Please reproduce all of the data below exactly, leaving each picture out.

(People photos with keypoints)

◆ ◆ ◆

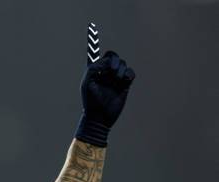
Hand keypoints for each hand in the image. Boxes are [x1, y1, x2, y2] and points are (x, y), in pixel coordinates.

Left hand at [75, 24, 134, 146]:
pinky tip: (123, 82)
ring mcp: (115, 78)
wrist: (100, 117)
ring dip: (119, 71)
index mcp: (94, 70)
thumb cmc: (90, 101)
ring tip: (115, 81)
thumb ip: (94, 68)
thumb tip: (105, 62)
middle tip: (110, 70)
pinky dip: (127, 75)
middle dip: (113, 60)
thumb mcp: (88, 83)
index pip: (94, 53)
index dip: (93, 41)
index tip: (92, 28)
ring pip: (122, 64)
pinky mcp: (125, 84)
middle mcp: (105, 72)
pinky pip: (130, 72)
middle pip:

◆ ◆ ◆

(Written solution):
Hand keypoints for each hand in the image. Boxes are [x1, y1, x2, y2] and points are (x, y), in pixel coordinates.

Left hand at [75, 24, 134, 146]:
pinky tip: (123, 82)
ring mcp: (115, 78)
wrist: (100, 117)
ring dip: (119, 71)
index mcp: (94, 70)
thumb cmc: (90, 101)
ring tip: (115, 81)
thumb ip: (94, 68)
thumb tip: (105, 62)
middle tip: (110, 70)
pinky dip: (127, 75)
middle dip: (113, 60)
thumb mcp: (88, 83)
index pip: (94, 53)
index dip: (93, 41)
index tip: (92, 28)
ring pip: (122, 64)
pinky mcp: (125, 84)
middle mcp: (105, 72)
pinky pip: (130, 72)
middle pip:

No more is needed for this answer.